Anthropic announced on July 1, 2026, that it will soon restore global access to its most advanced AI models, Claude Fable 5 and Claude Mythos 5, after the US Department of Commerce lifted export controls previously imposed earlier this month. The company posted on X, "We've received notice that the Department of Commerce has lifted export controls on Claude Fable 5 and Mythos 5."

Earlier in June, US authorities had abruptly blocked access to these models on national security grounds after identifying vulnerabilities in the safeguards designed to prevent misuse. On June 26, Secretary of Commerce Howard Lutnick wrote to Anthropic acknowledging that the company had worked closely with the US government to address risks associated with these "Covered Models," according to Politico.

The letter indicated that the Trump administration was satisfied, at least temporarily, with the steps Anthropic had taken in coordination with the government to mitigate risks related to Claude Mythos 5 and Claude Fable 5. Just four days prior to the lifting of restrictions, Anthropic had received authorization to allow a limited group of American cybersecurity firms access to Mythos 5.

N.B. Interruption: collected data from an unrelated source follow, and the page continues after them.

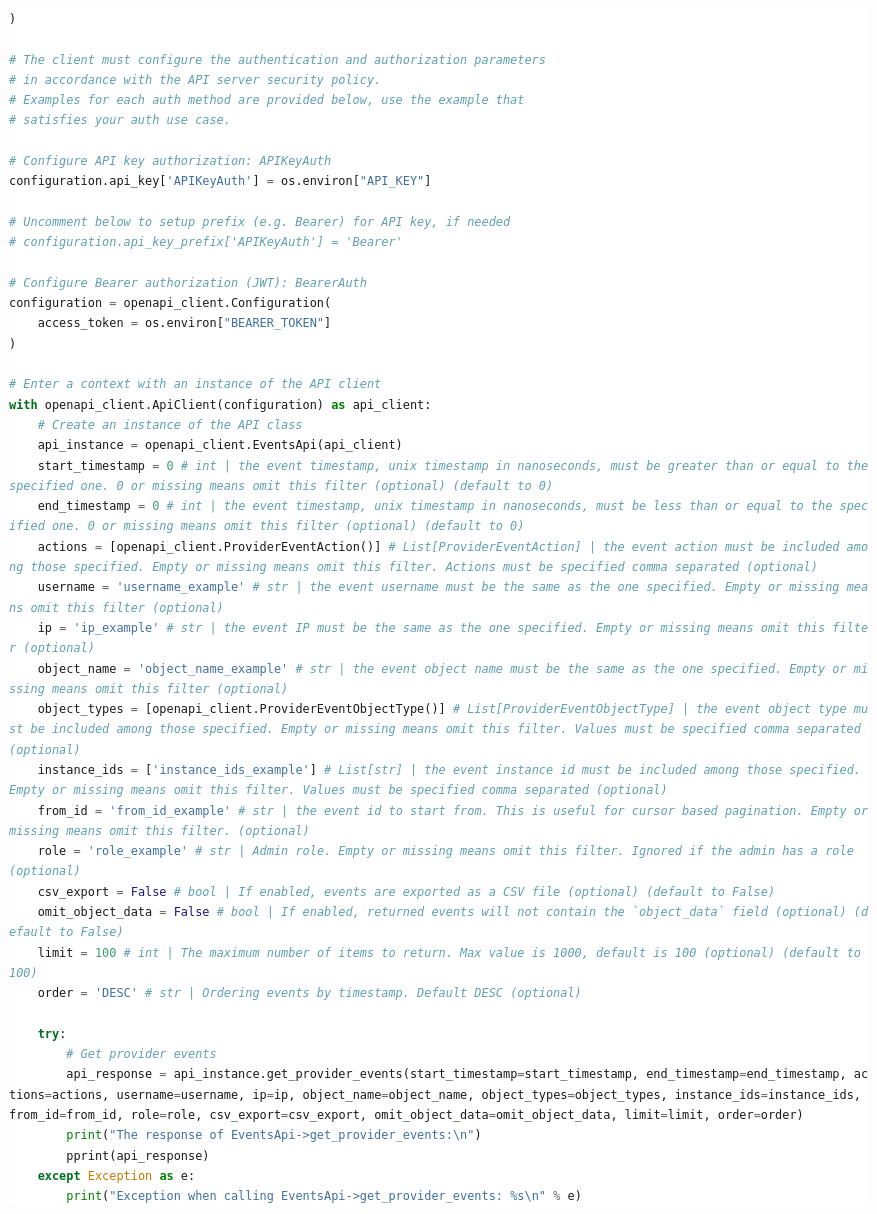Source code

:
 ```python
)

# The client must configure the authentication and authorization parameters
# in accordance with the API server security policy.
# Examples for each auth method are provided below, use the example that
# satisfies your auth use case.

# Configure API key authorization: APIKeyAuth
configuration.api_key['APIKeyAuth'] = os.environ["API_KEY"]

# Uncomment below to setup prefix (e.g. Bearer) for API key, if needed
# configuration.api_key_prefix['APIKeyAuth'] = 'Bearer'

# Configure Bearer authorization (JWT): BearerAuth
configuration = openapi_client.Configuration(
    access_token = os.environ["BEARER_TOKEN"]
)

# Enter a context with an instance of the API client
with openapi_client.ApiClient(configuration) as api_client:
    # Create an instance of the API class
    api_instance = openapi_client.EventsApi(api_client)
    start_timestamp = 0 # int | the event timestamp, unix timestamp in nanoseconds, must be greater than or equal to the specified one. 0 or missing means omit this filter (optional) (default to 0)
    end_timestamp = 0 # int | the event timestamp, unix timestamp in nanoseconds, must be less than or equal to the specified one. 0 or missing means omit this filter (optional) (default to 0)
    actions = [openapi_client.ProviderEventAction()] # List[ProviderEventAction] | the event action must be included among those specified. Empty or missing means omit this filter. Actions must be specified comma separated (optional)
    username = 'username_example' # str | the event username must be the same as the one specified. Empty or missing means omit this filter (optional)
    ip = 'ip_example' # str | the event IP must be the same as the one specified. Empty or missing means omit this filter (optional)
    object_name = 'object_name_example' # str | the event object name must be the same as the one specified. Empty or missing means omit this filter (optional)
    object_types = [openapi_client.ProviderEventObjectType()] # List[ProviderEventObjectType] | the event object type must be included among those specified. Empty or missing means omit this filter. Values must be specified comma separated (optional)
    instance_ids = ['instance_ids_example'] # List[str] | the event instance id must be included among those specified. Empty or missing means omit this filter. Values must be specified comma separated (optional)
    from_id = 'from_id_example' # str | the event id to start from. This is useful for cursor based pagination. Empty or missing means omit this filter. (optional)
    role = 'role_example' # str | Admin role. Empty or missing means omit this filter. Ignored if the admin has a role (optional)
    csv_export = False # bool | If enabled, events are exported as a CSV file (optional) (default to False)
    omit_object_data = False # bool | If enabled, returned events will not contain the `object_data` field (optional) (default to False)
    limit = 100 # int | The maximum number of items to return. Max value is 1000, default is 100 (optional) (default to 100)
    order = 'DESC' # str | Ordering events by timestamp. Default DESC (optional)

    try:
        # Get provider events
        api_response = api_instance.get_provider_events(start_timestamp=start_timestamp, end_timestamp=end_timestamp, actions=actions, username=username, ip=ip, object_name=object_name, object_types=object_types, instance_ids=instance_ids, from_id=from_id, role=role, csv_export=csv_export, omit_object_data=omit_object_data, limit=limit, order=order)
        print("The response of EventsApi->get_provider_events:\n")
        pprint(api_response)
    except Exception as e:
        print("Exception when calling EventsApi->get_provider_events: %s\n" % e)
```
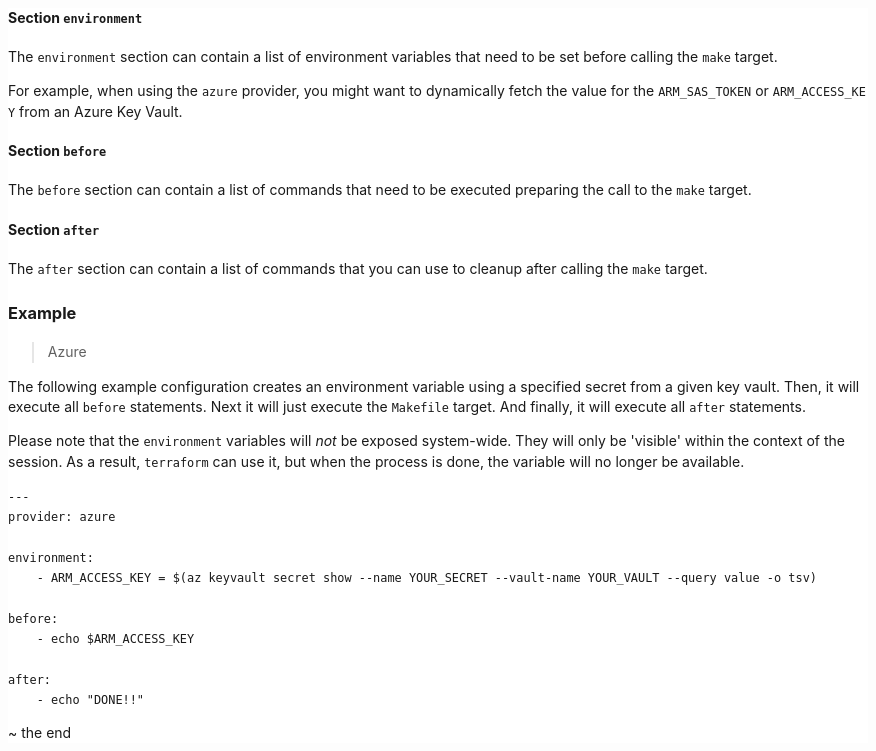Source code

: #### Section `environment`
The `environment` section can contain a list of environment variables that need to be set before calling the `make` target. 

For example, when using the `azure` provider, you might want to dynamically fetch the value for the `ARM_SAS_TOKEN` or `ARM_ACCESS_KEY` from an Azure Key Vault.

#### Section `before`

The `before` section can contain a list of commands that need to be executed preparing the call to the `make` target.

#### Section `after`

The `after` section can contain a list of commands that you can use to cleanup after calling the `make` target.

### Example

> Azure

The following example configuration creates an environment variable using a specified secret from a given key vault. Then, it will execute all `before` statements. Next it will just execute the `Makefile` target. And finally, it will execute all `after` statements.

Please note that the `environment` variables will _not_ be exposed system-wide. They will only be 'visible' within the context of the session. As a result, `terraform` can use it, but when the process is done, the variable will no longer be available.

```
---
provider: azure

environment:
    - ARM_ACCESS_KEY = $(az keyvault secret show --name YOUR_SECRET --vault-name YOUR_VAULT --query value -o tsv)

before:
    - echo $ARM_ACCESS_KEY

after:
    - echo "DONE!!"
```

~ the end
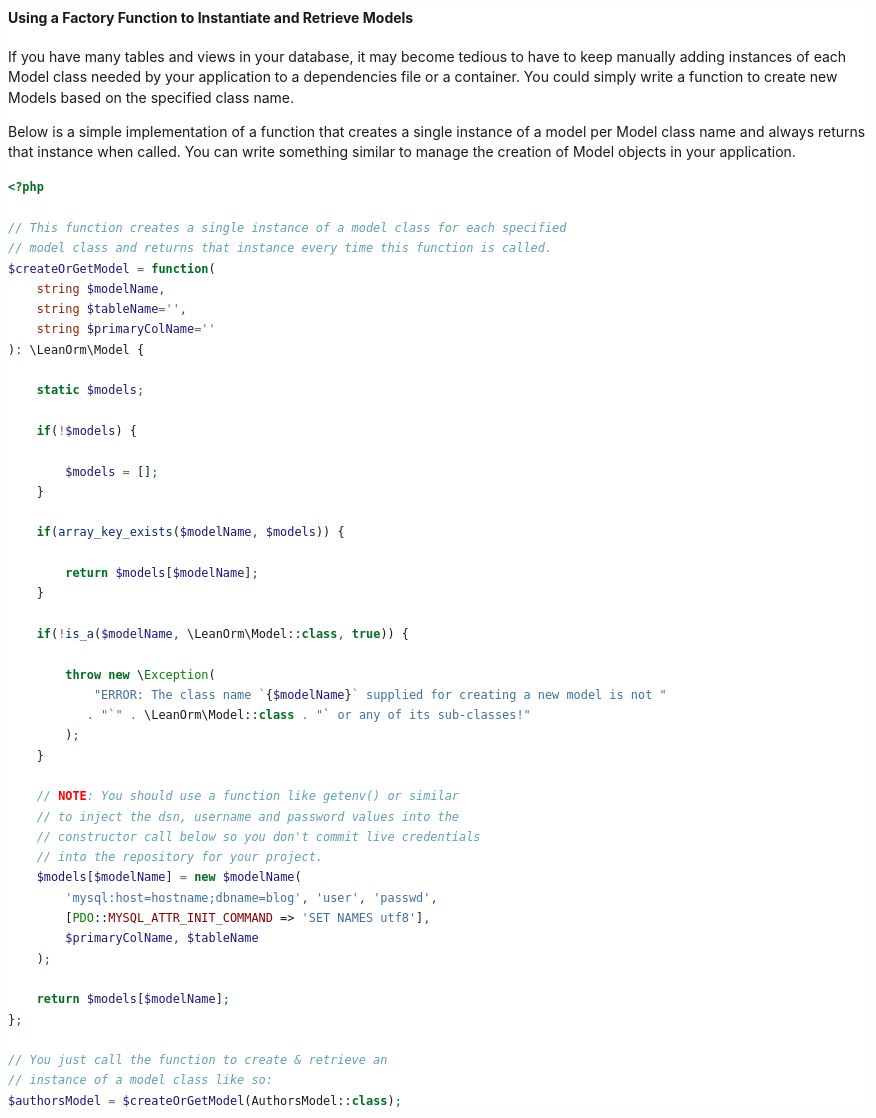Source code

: #### Using a Factory Function to Instantiate and Retrieve Models

If you have many tables and views in your database, it may become tedious to have to keep manually adding instances of each Model class needed by your application to a dependencies file or a container. You could simply write a function to create new Models based on the specified class name. 

Below is a simple implementation of a function that creates a single instance of a model per Model class name and always returns that instance when called. You can write something similar to manage the creation of Model objects in your application.

```php
<?php

// This function creates a single instance of a model class for each specified 
// model class and returns that instance every time this function is called.
$createOrGetModel = function(
    string $modelName, 
    string $tableName='', 
    string $primaryColName=''
): \LeanOrm\Model {
    
    static $models;
    
    if(!$models) {
        
        $models = [];
    }
    
    if(array_key_exists($modelName, $models)) {
        
        return $models[$modelName];
    }

    if(!is_a($modelName, \LeanOrm\Model::class, true)) {
        
        throw new \Exception(
            "ERROR: The class name `{$modelName}` supplied for creating a new model is not "
           . "`" . \LeanOrm\Model::class . "` or any of its sub-classes!"
        );
    }
    
    // NOTE: You should use a function like getenv() or similar 
    // to inject the dsn, username and password values into the 
    // constructor call below so you don't commit live credentials
    // into the repository for your project.
    $models[$modelName] = new $modelName(
        'mysql:host=hostname;dbname=blog', 'user', 'passwd',
        [PDO::MYSQL_ATTR_INIT_COMMAND => 'SET NAMES utf8'],
        $primaryColName, $tableName
    );
    
    return $models[$modelName];
};

// You just call the function to create & retrieve an 
// instance of a model class like so:
$authorsModel = $createOrGetModel(AuthorsModel::class);
```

This development follows an executive order issued on June 2 by the Trump administration, which called for federal action on AI and cybersecurity, including establishing a voluntary framework for private companies like Anthropic and OpenAI to test and release powerful "frontier" AI models in collaboration with the government.

OpenAI CEO Sam Altman commented on the process, stating, "This isn't quite the process that we think is optimal," in a post on X alongside the launch of GPT-5.6. Like Anthropic, OpenAI has complied with Washington's requests to restrict the release of GPT-5.6 to a limited set of approved partners.

At the AWS summit in Washington, officials highlighted ongoing discussions with national security and economic advisers regarding the impact of frontier AI models.